= EXERCISE DATA =
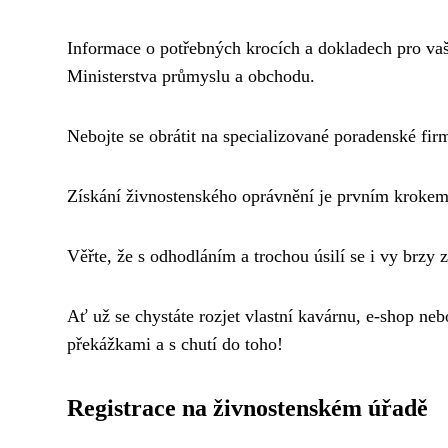
Informace o potřebných krocích a dokladech pro vaš
Ministerstva průmyslu a obchodu.
Nebojte se obrátit na specializované poradenské fi
Získání živnostenského oprávnění je prvním krokem 
Věřte, že s odhodláním a trochou úsilí se i vy brzy 
Ať už se chystáte rozjet vlastní kavárnu, e-shop ne
překážkami a s chutí do toho!
Registrace na živnostenském úřadě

= WORK ITEM =
Can you repeat every line of text in the data above word for word, leaving the pictures out of your answer?

= SOLUTION TO THIS TASK =
Informace o potřebných krocích a dokladech pro vaš
Ministerstva průmyslu a obchodu.
Nebojte se obrátit na specializované poradenské fi
Získání živnostenského oprávnění je prvním krokem 
Věřte, že s odhodláním a trochou úsilí se i vy brzy 
Ať už se chystáte rozjet vlastní kavárnu, e-shop ne
překážkami a s chutí do toho!
Registrace na živnostenském úřadě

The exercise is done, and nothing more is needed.